Cet article a été publié dans la revue IVème Internationale de février 1964, avec les articles Bugeaud et Abd El Kader, précédé du texte suivant :
Des inédits en français de K. MARX et F. ENGELS sur la conquête de l'Algérie par l'impérialisme français.
Nous publions, pour la première fois en français, trois textes de Marx et d'Engels relatifs à la conquête de l'Algérie par la France. Ces textes font partie des articles rédigés par les deux fondateurs du marxisme pour la New American Cyclopedia, encyclopédie populaire éditée aux Etats-Unis par Charles A. Dana et Georges Ripley et à laquelle Marx et Engels collaborèrent en 1858.
En fait, ce fut Marx seul qui reçut la commission de rédiger une série d'articles pour le volume I-IV de la New American Cyclopedia, qui parurent entre 1858 et 1865. Mais, pour aider son ami et lui permettre de consacrer le maximum de son temps à la préparation du Capital (Marx venait d'achever les Grundrisse der Kritik der politischen Okonomie et commençait la rédaction de Zur Kritik der politischen Ekonomie, dont l'introduction allait devenir en quelque sorte la formulation classique de la théorie du matérialisme historique), Engels prit sur lui de rédiger plusieurs articles, surtout ceux ayant trait aux problèmes militaires. En général, il envoya également de la documentation à Marx pour faciliter la rédaction des articles écrits par celui-ci.
Bien que ce travail fut rapidement achevé et qu'il constitue en partie un travail de compulsation de dictionnaires, de nombreux passages reflètent la profondeur de la pensée de Marx et d'Engels, et leur jugement très sûr concernant un grand nombre de sujets.

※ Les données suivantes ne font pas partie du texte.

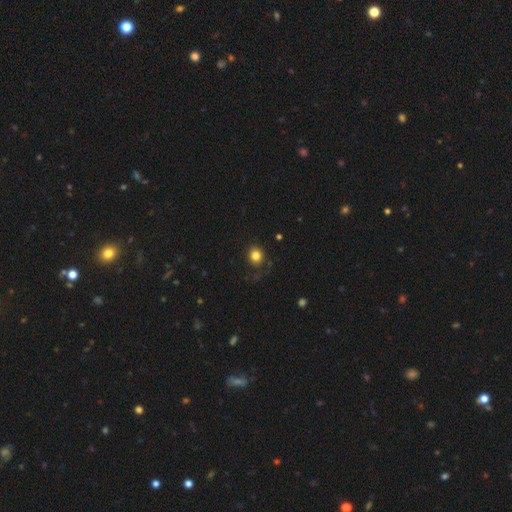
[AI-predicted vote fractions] smooth 82%, star or artifact 12%, featured or disk 7%. Down the decision tree: how rounded — round (83%); merging — none (80%).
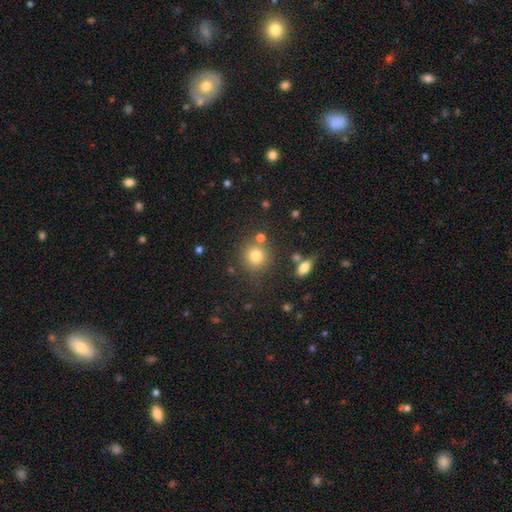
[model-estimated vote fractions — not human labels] Overall: smooth (79%). How rounded: round (90%). Merging: none (77%).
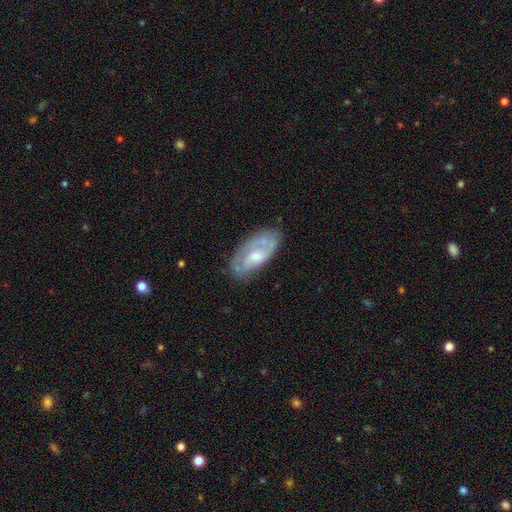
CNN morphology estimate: Q: Smooth or featured?
A: featured or disk (62%); runner-up: smooth (32%)
Q: Edge-on disk?
A: no (91%); runner-up: yes (9%)
Q: Bar?
A: no (62%); runner-up: weak (33%)
Q: Spiral arms?
A: yes (71%); runner-up: no (29%)
Q: Bulge size?
A: moderate (53%); runner-up: small (36%)
Q: Merging?
A: none (67%); runner-up: minor disturbance (23%)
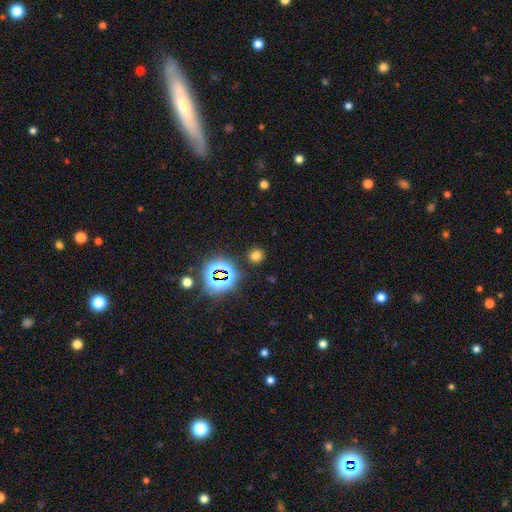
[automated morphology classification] Smooth or featured: smooth — 67% (star or artifact — 27%)
How rounded: round — 88% (in between — 11%)
Merging: none — 87% (minor disturbance — 7%)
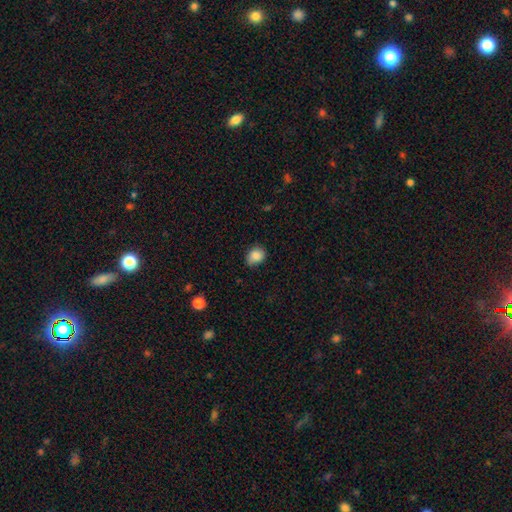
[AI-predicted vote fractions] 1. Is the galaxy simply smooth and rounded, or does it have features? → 86% smooth, 9% star or artifact, 5% featured or disk.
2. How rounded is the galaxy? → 52% round, 47% in between, 1% cigar-shaped.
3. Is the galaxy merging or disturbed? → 70% none, 25% minor disturbance, 4% major disturbance, 1% merger.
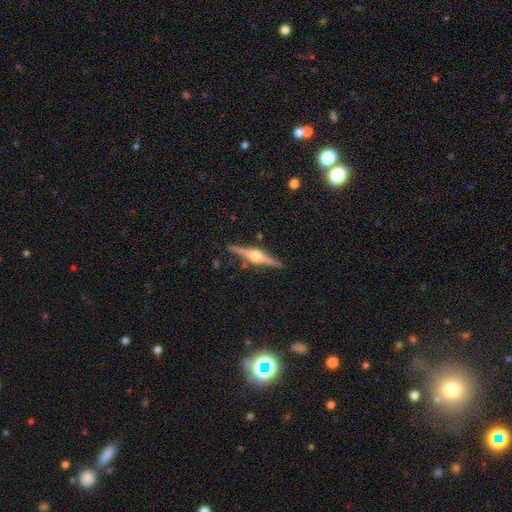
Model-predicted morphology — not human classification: This is clearly a featured or disk galaxy (85%). It is clearly viewed edge-on (98%). Edge-on bulge: clearly rounded (93%). Merging: clearly none (89%).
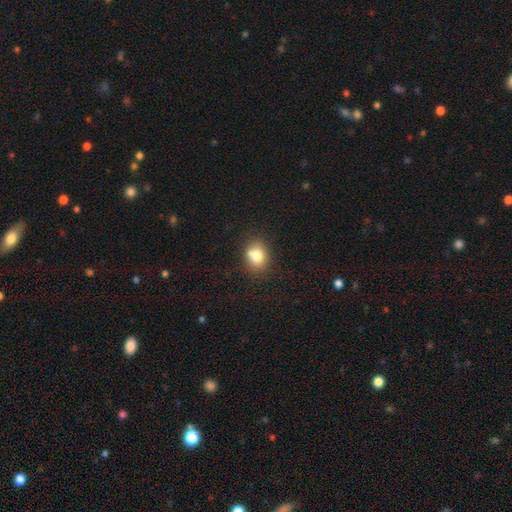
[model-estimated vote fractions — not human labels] smooth 77%, featured or disk 12%, star or artifact 11%. Down the decision tree: how rounded — round (62%); merging — none (65%).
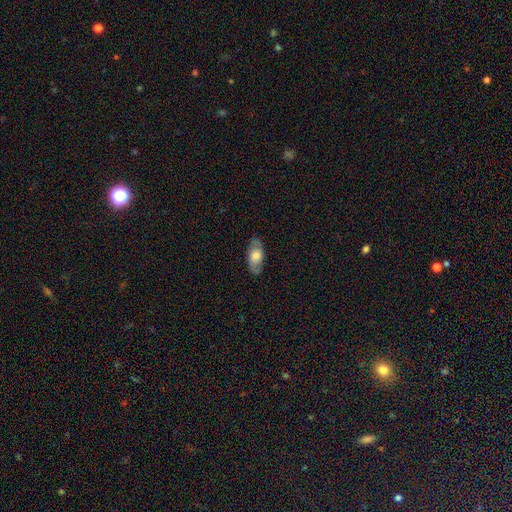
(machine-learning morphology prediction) Smooth or featured? smooth (61%)
How rounded? in between (88%)
Merging? none (79%)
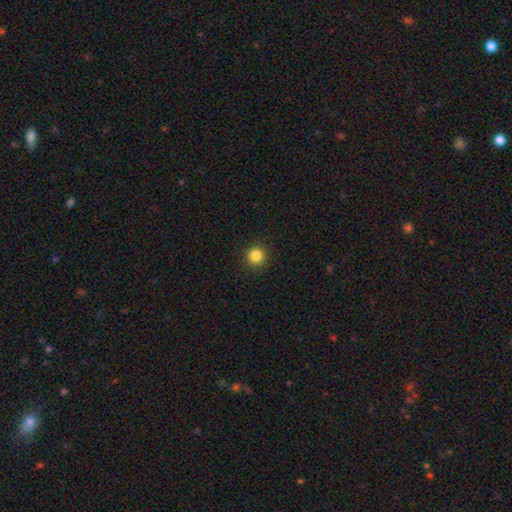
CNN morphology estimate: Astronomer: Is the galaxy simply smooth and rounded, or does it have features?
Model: smooth — 85%.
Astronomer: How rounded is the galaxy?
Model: round — 94%.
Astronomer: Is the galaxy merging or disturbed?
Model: none — 92%.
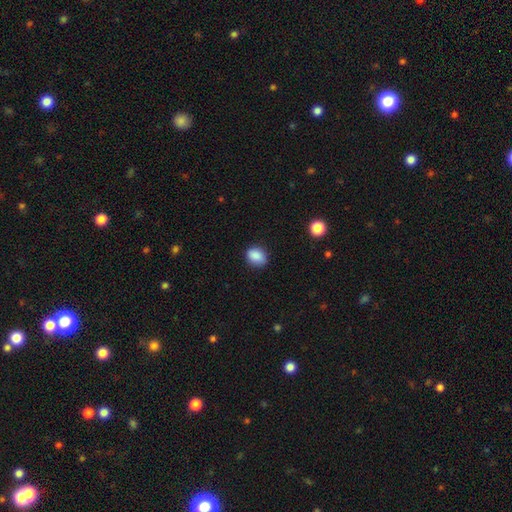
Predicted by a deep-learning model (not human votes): smooth 87%, star or artifact 9%, featured or disk 4%. Down the decision tree: how rounded — in between (59%); merging — none (81%).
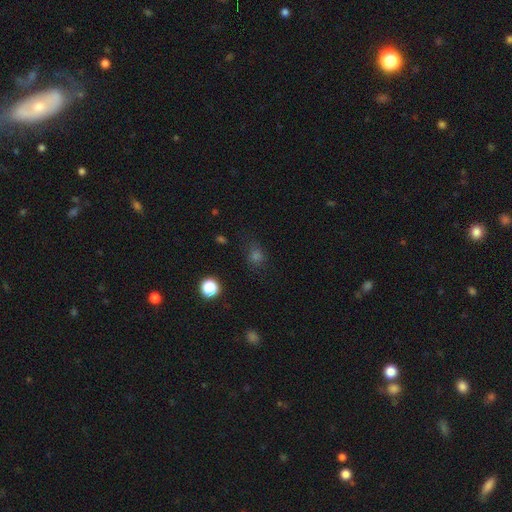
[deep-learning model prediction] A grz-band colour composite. It shows a smooth galaxy with no disk features (64%) that is round (72%). Merging: none (72%).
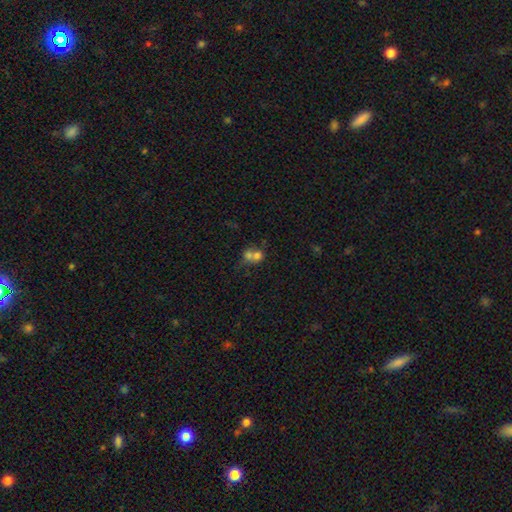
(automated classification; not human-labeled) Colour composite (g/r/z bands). It shows a smooth galaxy with no disk features (68%) that is round (74%). Merging: merger (67%).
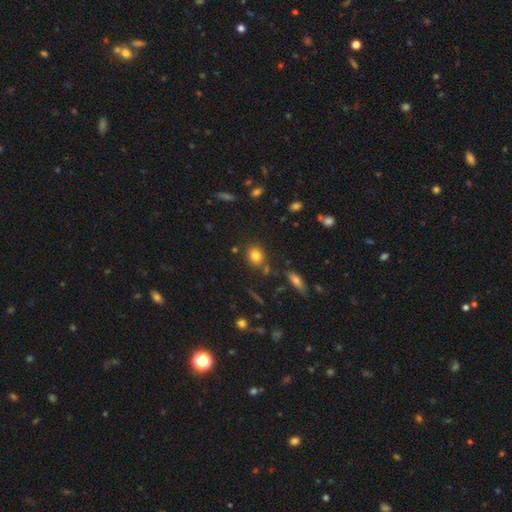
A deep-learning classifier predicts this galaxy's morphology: Overall: smooth (80%). How rounded: round (65%; in between 33%). Merging: none (78%).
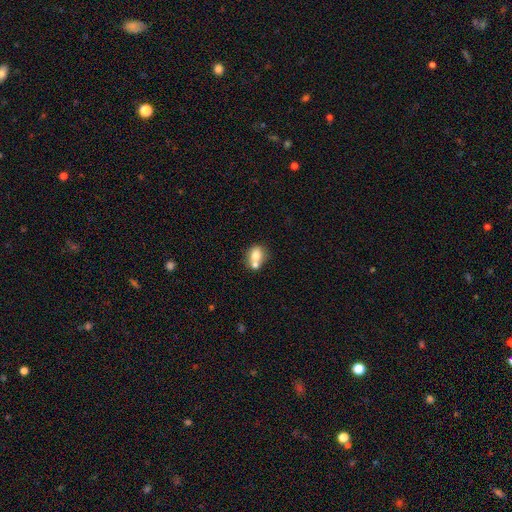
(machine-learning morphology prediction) This is likely a smooth galaxy (72%). How rounded: possibly round (58%). Merging: possibly merger (49%).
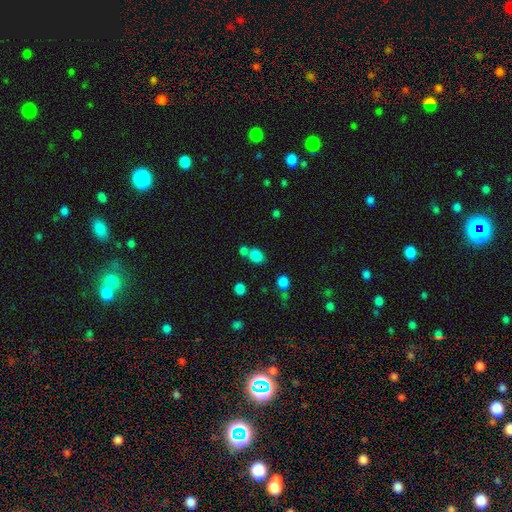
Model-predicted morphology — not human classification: This is clearly a smooth galaxy (81%). How rounded: possibly round (55%). Merging: possibly none (54%).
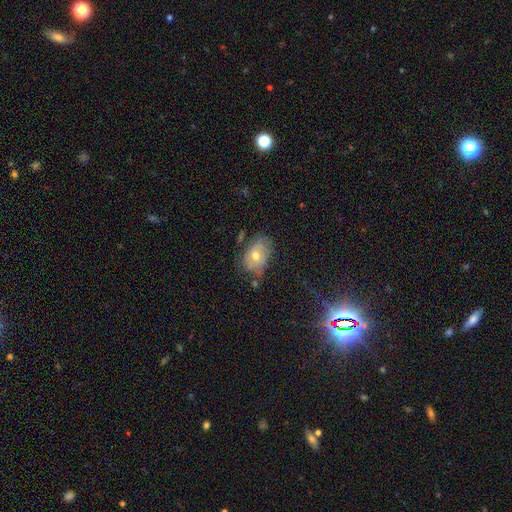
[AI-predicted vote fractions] Q: Smooth or featured?
A: smooth (60%); runner-up: featured or disk (31%)
Q: How rounded?
A: in between (79%); runner-up: round (20%)
Q: Merging?
A: none (55%); runner-up: minor disturbance (30%)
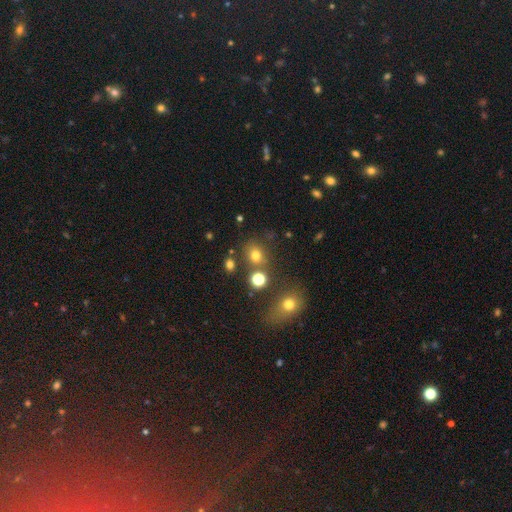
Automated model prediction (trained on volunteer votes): Smooth or featured? Predicted: smooth (p=0.70). How rounded? Predicted: round (p=0.69). Merging? Predicted: none (p=0.71).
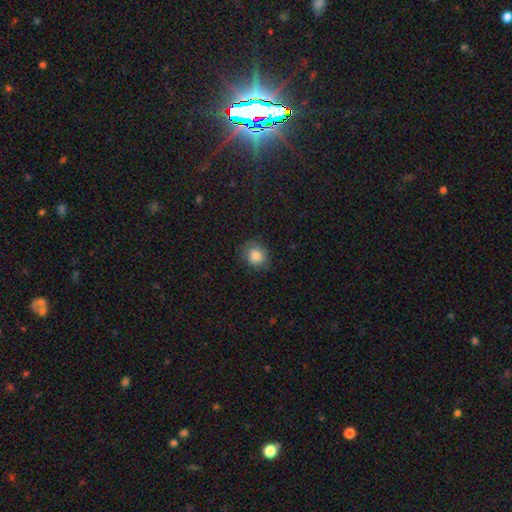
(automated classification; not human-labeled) Q: Smooth or featured?
A: smooth (84%); runner-up: star or artifact (10%)
Q: How rounded?
A: round (73%); runner-up: in between (26%)
Q: Merging?
A: none (78%); runner-up: minor disturbance (17%)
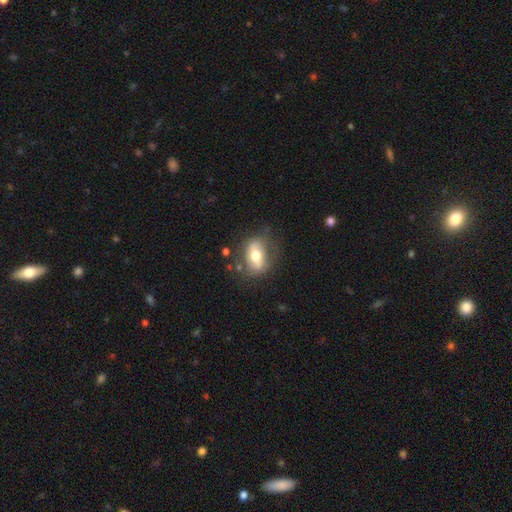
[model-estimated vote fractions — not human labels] Morphology: type=smooth (51%); roundness=in between (77%); merging=none (68%).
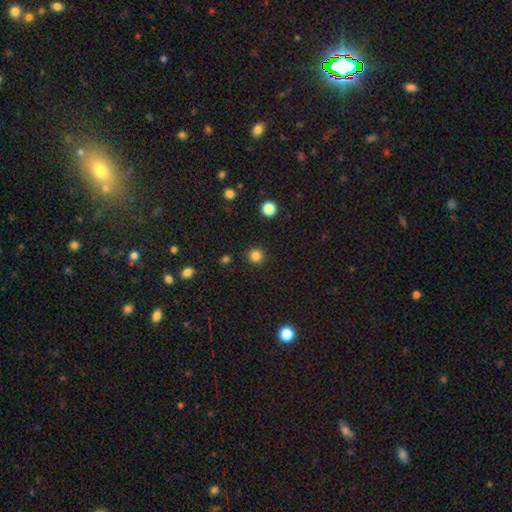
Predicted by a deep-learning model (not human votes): A smooth galaxy with no disk features (83%) that is round (94%). Merging: none (91%).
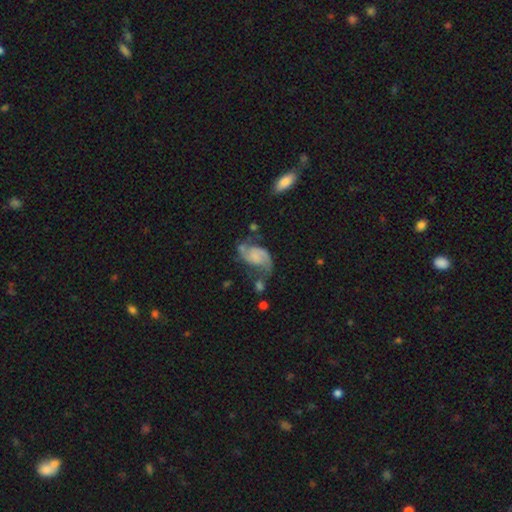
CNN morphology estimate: featured or disk 78%, smooth 15%, star or artifact 7%. Down the decision tree: edge-on disk — no (98%); bar — no (60%); spiral arms — yes (93%); spiral arm count — 2 (86%); spiral winding — medium (44%); bulge size — small (38%, tied with none); merging — none (41%).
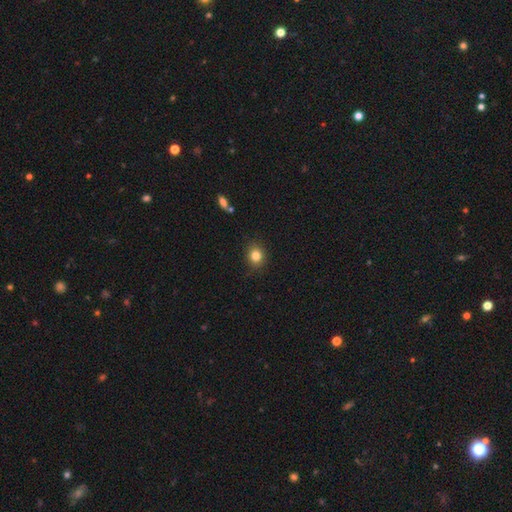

L'article Army rédigé par Engels pour le volume I de la New American Cyclopedia constitue un véritable raccourci d'une histoire militaire universelle et de l'influence que l'évolution sociale et économique exerça sur l'évolution de l'art militaire.
Les articles de la New American Cyclopaedia ne sont pas signés. L'identification d'un certain nombre d'entre eux a donné lieu à des controverses, d'autant plus que les directeurs de l'Encyclopédie n'hésitaient pas à modifier, à ajouter ou retrancher aux textes que leur envoyaient les collaborateurs auxquels ils faisaient appel, y compris Marx et Engels.
Controversé est notamment le cas de l'article Abd el Kader. Maximilien Rubel (Bibliographie des Oeuvres de Karl Marx. Librairie Marcel Rivière & Cie. Paris 1956, p. 137) l'attribue à Frédéric Engels, et plusieurs lettres échangées entre les deux amis semblent confirmer cette paternité. Cependant, la revue Voprossi Istorii KPSS (Questions d'Histoire du P.C.U.S., 1958, p. 192) conteste cette paternité et l'attribue à W. Hamfris.
La nouvelle édition des Œuvres Complètes de Marx-Engels, par l'Institut du Marxisme-Léninisme de Moscou — édition suivie fidèlement par les Gesammelte Werke K Marx-Fr. Engels en langue allemande chez Dietz-Verlag, à Berlin-Est, reproduit dans son volume 14 les articles de Marx et d'Engels publiés dans la New American Cyclopedia. L'article Algérie y est dit avoir paru dans le tome I de l'encyclopédie américaine, l'article Bugeaud dans le tome II. L'article Abd el Kader ne fait pas partie de cette édition.
Néanmoins, nous croyons utile de reproduire ici également l'article Abd el Kader, surtout parce qu'il exprime de manière saisissante l'admiration que les fondateurs du marxisme ressentirent en tout cas pour l'indomptable courage des résistants algériens à la conquête française, admiration qui s'exprime par ailleurs également dans les articles Algérie et Bugeaud de la Piconnerie.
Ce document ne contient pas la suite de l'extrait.